Ou encore sur cette question de l’identité personnelle. Peut-on, après tout, être un Noir italien dont les parents viennent d’Afrique, mais aussi être un Acadien francophone, accent compris? Y a-t-il des « niveaux » de qualité des accents francophones, justement? Qu’est-ce que cela veut dire, être francophone? S’agit-il de parler le français à la maison? Au travail? Dans l’espace public? Sommes-nous vraiment menacés par le Bonjour-Hi?

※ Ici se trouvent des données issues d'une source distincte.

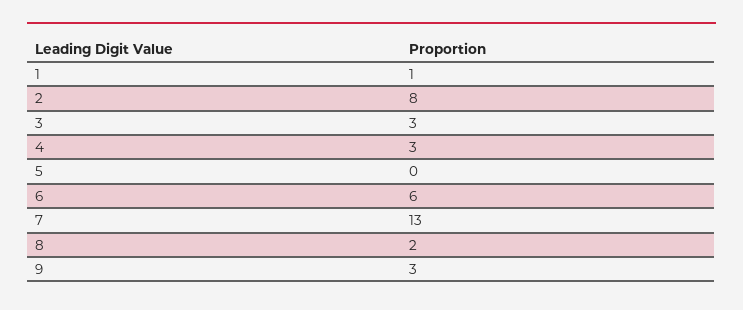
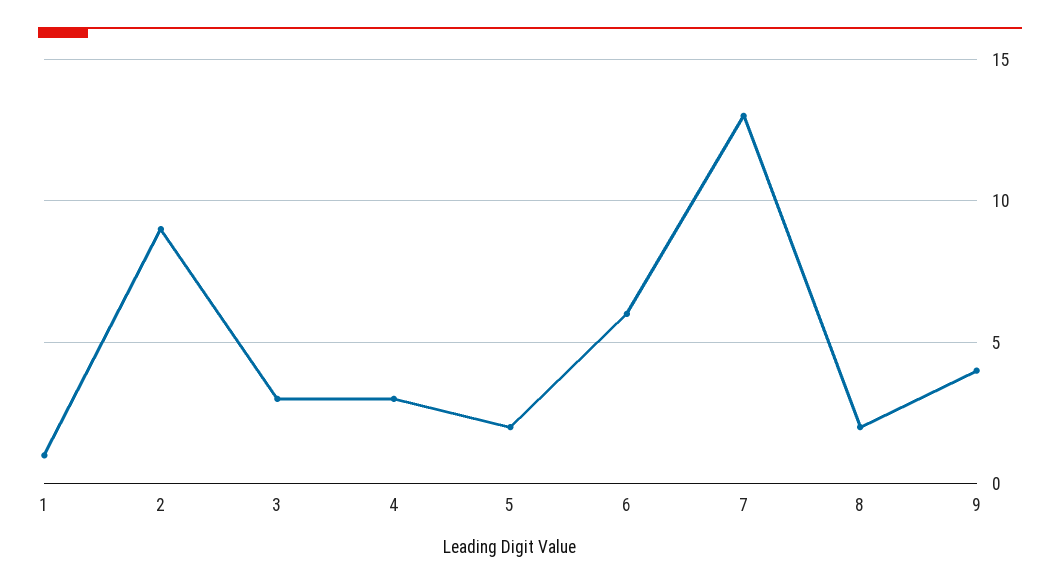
2: 8 -> 9
5: 0 -> 2
9: 3 -> 4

Autant de sujets qui mériteraient pratiquement une pièce de théâtre chacun. Et encore, il n’a pas vraiment été question de l’ethnocentrisme référendaire, du sort des francophones hors Québec advenant un référendum gagnant, de la diffusion de la culture francophone dans la sphère numérique, etc.
Coast to coast (to coast)
Devant cette avalanche, Oh! Canada tente un peu maladroitement de faire feu de tout bois. On ne doute aucunement de la passion des interprètes pour leur sujet. Impossible, d’ailleurs, de ne pas s’émouvoir devant la discrimination dont a été victime cette comédienne franco-ontarienne qui a, toute sa vie, senti une pression pour « nettoyer » son accent, histoire de coller davantage au français « québécois », voire « international ».
Mais aux côtés de ces témoignages touchant, qui semblent vraiment venir des tripes, plutôt que d’un texte uniquement théâtral, on trouve également de longs passages didactiques, où l’on nous abreuve de statistiques. L’idée est claire: fournir des informations précises sur l’état de la situation de la francophonie. Ceci étant dit, on aura beau assister à du théâtre documentaire, le message mis de l’avant par les comédiens « collera » mieux si celui-ci est porté par les émotions, et non pas par des tonnes de chiffres.
Tout cela nous amène à nous poser une question importante: que veut-on nous dire? Quel message cherche-t-on à nous transmettre, justement? En s’éparpillant un peu trop, Oh! Canada perd de son allant, et va même jusqu’à risquer l’essoufflement.
Cela ne veut pas dire que le sujet n’est pas d’une importance capitale. La culture d’un peuple, c’est d’abord et avant tout sa langue. Et il ne fait aucun doute qu’à mesure que nos comédiens se dirigeront vers l’Ouest, leur perspective évoluera et viendra s’enrichir de nouveaux témoignages.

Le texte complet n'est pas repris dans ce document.